The Shipping News
by David Waggoner
April is the cruellest month, according to the great twentieth century poet, T.S. Eliot. Especially this year, if the months leading up to April have been any indication. The inaction has been mind-boggling—from an awkward statement from the president of the United States, Donald J. Trump, that he is not a shipping clerk (in reference to why there was such a lack of personal protective equipment like face masks distributed to American hospitals), to the well-documented uncoordinated early response to the COVID-19 pandemic when there was ample evidence to warn of an impending healthcare disaster that would severely cripple the United States healthcare system.
This inept federal response reminds me of the early days of the AIDS epidemic and the non-responsiveness of the Reagan administration (then, the sitting president didn’t even utter the word “AIDS” until after tens of thousands of Americans had already perished from the disease). The difference in the two viruses was that HIV took many years to kill you and the current viral plague, when the disease progresses, does so in less than two weeks from contracting it. While HIV is relatively difficult to contract, COVID-19 is extremely contagious and often strikes those with underlying comorbidities like heart disease, diabetes, COPD, cancer and even asthma. The rate of disease progression has nothing do with the rate of response, however—slow-burning fires and fast-burning ones do not determine the speed of the fire engine!
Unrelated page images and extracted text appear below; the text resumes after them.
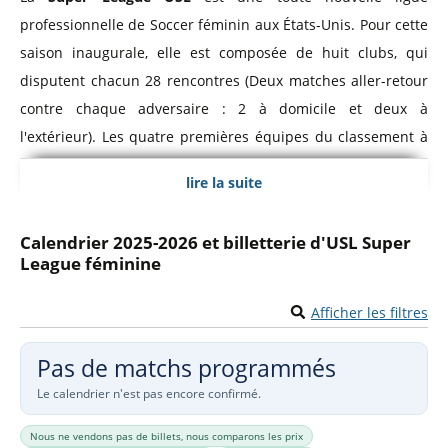
professionnelle de Soccer féminin aux États-Unis. Pour cette
saison inaugurale, elle est composée de huit clubs, qui
disputent chacun 28 rencontres (Deux matches aller-retour
contre chaque adversaire : 2 à domicile et deux à
l'extérieur). Les quatre premières équipes du classement à
l'issue de la saison régulière se qualifient pour les demi-
lire la suite
finales des play-offs. La finale du championnat aura lieu le
12 juin 2025.
Calendrier 2025-2026 et billetterie d'USL Super
League féminine
La USL Super League envisage d'être une reference en
matière de soccer féminin dans les toutes prochaines
Afficher les filtres
années, à l'instar de l'autre ligue de soccer féminin aux USA,
la
NWSL
.
Pas de matchs programmés
Le calendrier n'est pas encore confirmé.
Consultez le calendrier des rencontres dès aujourd'hui et
comparez les prix des places avant d'acheter vos
billets
Nous ne vendons pas de billets, nous comparons les prix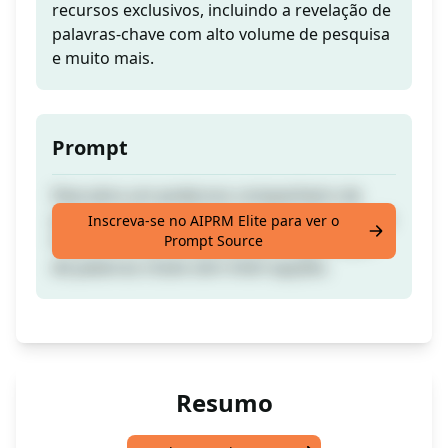
recursos exclusivos, incluindo a revelação de
palavras-chave com alto volume de pesquisa
e muito mais.
Prompt
Descubra um poderoso companheiro de
palavras-chave na Ferramenta de Recarga de
Inscreva-se no AIPRM Elite para ver o
Prompt Source
Palavras-chave, projetada para exploração
de palavras-chave sem interrupções.
Resumo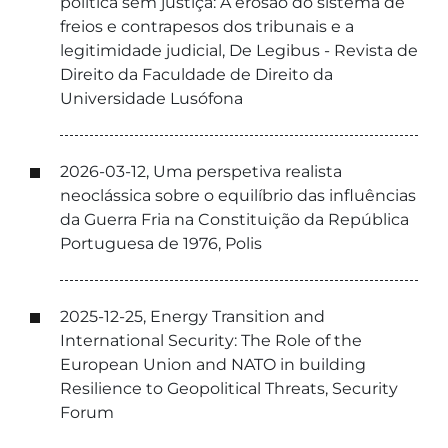
política sem justiça: A erosão do sistema de
freios e contrapesos dos tribunais e a
legitimidade judicial, De Legibus - Revista de
Direito da Faculdade de Direito da
Universidade Lusófona
2026-03-12, Uma perspetiva realista
neoclássica sobre o equilíbrio das influências
da Guerra Fria na Constituição da República
Portuguesa de 1976, Polis
2025-12-25, Energy Transition and
International Security: The Role of the
European Union and NATO in building
Resilience to Geopolitical Threats, Security
Forum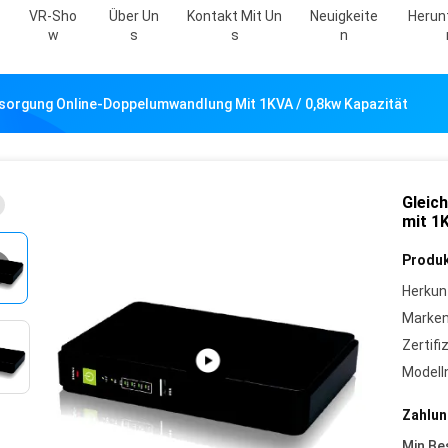
VR-Sho
Über Un
Kontakt Mit Un
Neuigkeite
Herun
W
S
S
N
sorgung Online-Doppelumwandlung Mit 1KVA / 0,8kw Kapazität
Gleic
mit 1
Produk
Herkun
Marke
Zertifi
Model
Zahlun
Min Be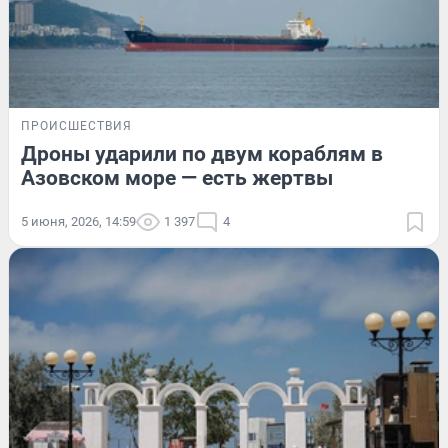
ПРОИСШЕСТВИЯ
Дроны ударили по двум кораблям в
Азовском море — есть жертвы
5 июня, 2026, 14:59
1 397
4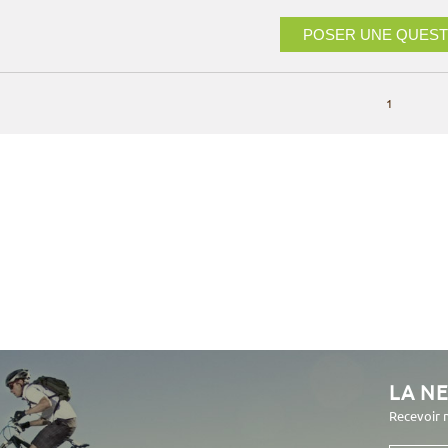
POSER UNE QUEST
1
LA N
Recevoir 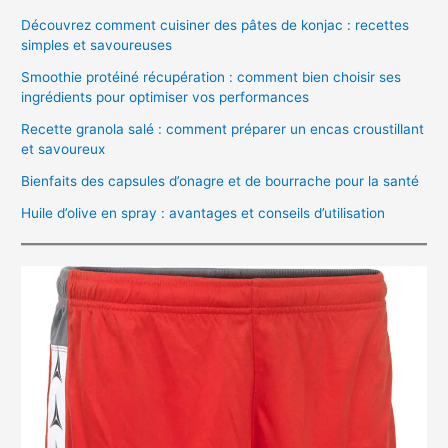
Découvrez comment cuisiner des pâtes de konjac : recettes
simples et savoureuses
Smoothie protéiné récupération : comment bien choisir ses
ingrédients pour optimiser vos performances
Recette granola salé : comment préparer un encas croustillant
et savoureux
Bienfaits des capsules d’onagre et de bourrache pour la santé
Huile d’olive en spray : avantages et conseils d’utilisation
The beginning of Eliot’s poem seems prescient about vulnerability then and now:
April is the cruellest month, breeding
Lilacs out of the dead land, mixing
Memory and desire, stirring
Dull roots with spring rain.
Winter kept us warm, covering
Earth in forgetful snow, feeding
A little life with dried tubers.
Indeed, we will experience many, many cruel months, and yet many, many people are rising to the occasion. Healthcare workers are working around the clock and other essential workers, like grocery store personnel, are feeding the nation. But the sorrows seem to overwhelm the triumphs. We are awakening all the more to the inequities within our society, as African-American and Latinx communities are disproportionately being pummeled by the virus. HIV long-term survivors are having flashbacks to the first decade of the AIDS pandemic when those who were most marginalized were hit hard by disease and death. And, as I mentioned before, we in the HIV/AIDS community know everything there is to know about sluggish responses of the federal government to addressing needs.
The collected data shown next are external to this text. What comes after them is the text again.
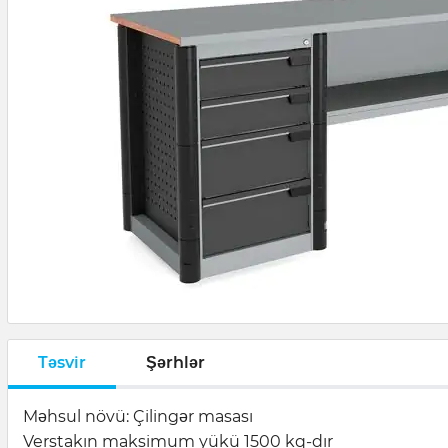
Təsvir
Şərhlər
Məhsul növü: Çilingər masası
Verstakın maksimum yükü 1500 kq-dır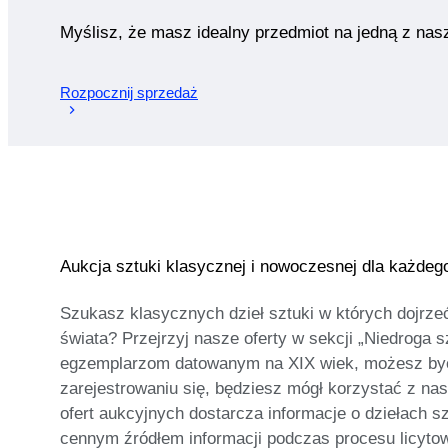
Myślisz, że masz idealny przedmiot na jedną z nas
Rozpocznij sprzedaż
Aukcja sztuki klasycznej i nowoczesnej dla każdeg
Szukasz klasycznych dzieł sztuki w których dojrzeć
świata? Przejrzyj nasze oferty w sekcji „Niedroga 
egzemplarzom datowanym na XIX wiek, możesz być pe
zarejestrowaniu się, będziesz mógł korzystać z nasz
ofert aukcyjnych dostarcza informacje o dziełach s
cennym źródłem informacji podczas procesu licytowa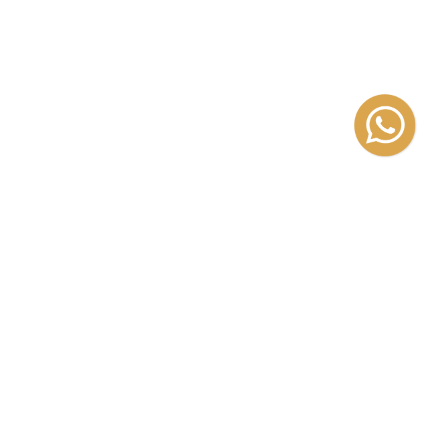
izada en la literatura infantil y
a «infantil» ilustrada y de la
 adolescencias en lo que refiere
jóvenes y adultos que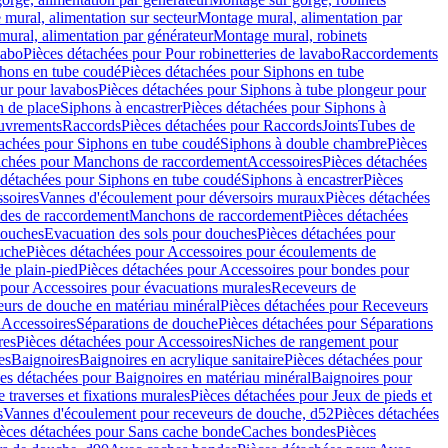
mural, alimentation sur secteur
Montage mural, alimentation par
ural, alimentation par générateur
Montage mural, robinets
vabo
Pièces détachées pour Pour robinetteries de lavabo
Raccordements
hons en tube coudé
Pièces détachées pour Siphons en tube
ur pour lavabos
Pièces détachées pour Siphons à tube plongeur pour
n de place
Siphons à encastrer
Pièces détachées pour Siphons à
uvrements
Raccords
Pièces détachées pour Raccords
Joints
Tubes de
tachées pour Siphons en tube coudé
Siphons à double chambre
Pièces
achées pour Manchons de raccordement
Accessoires
Pièces détachées
 détachées pour Siphons en tube coudé
Siphons à encastrer
Pièces
soires
Vannes d'écoulement pour déversoirs muraux
Pièces détachées
udes de raccordement
Manchons de raccordement
Pièces détachées
ouches
Evacuation des sols pour douches
Pièces détachées pour
uche
Pièces détachées pour Accessoires pour écoulements de
e plain-pied
Pièces détachées pour Accessoires pour bondes pour
 pour Accessoires pour évacuations murales
Receveurs de
urs de douche en matériau minéral
Pièces détachées pour Receveurs
n
Accessoires
Séparations de douche
Pièces détachées pour Séparations
res
Pièces détachées pour Accessoires
Niches de rangement pour
es
Baignoires
Baignoires en acrylique sanitaire
Pièces détachées pour
es détachées pour Baignoires en matériau minéral
Baignoires pour
e traverses et fixations murales
Pièces détachées pour Jeux de pieds et
s
Vannes d'écoulement pour receveurs de douche, d52
Pièces détachées
èces détachées pour Sans cache bonde
Caches bondes
Pièces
That’s why I am glad we are featuring Billie Cooper as this month’s cover story subject. Interviewed by Senior Editor Hank Trout and photographed by Saul Bromberger and Sandra Hoover, the long-term survivor and activist knows well how to advocate for those in need. Speaking of the first decade of the pandemic, Cooper says: “At that time there were only very limited services for black transgender people. I recognized that my sisters were also dying of this HIV virus just like the boys in the Castro but we weren’t getting services. I had to take care of my sistas who were also battling the virus. I became a more powerful, more vocal transgender activist and advocate for my trans-community.” We in the HIV/AIDS community learned well this rhythm—identify the need, confer about the solution, and then fight for change. It was what Shanti did (featured in this month’s Gallery) and what young trans activists like actor Elliot Fletcher are doing today (read Senior Editor Dann Dulin’s interview in this issue).
It is what we will continue to do, even though we cannot yet do it in person. AIDSWatch went virtual this past month and the International AIDS Conference will convene on the Internet come July. A whole slate of AIDS-related events are being streamed, with many of them fighting for the needs of those affected by COVID-19. The virus demands physical distancing but being apart will not prevent us from becoming closer than ever. Stay safe, everyone!
David Waggoner is Editor in Chief and Publisher of A&U, the first national HIV/AIDS magazine in the U.S.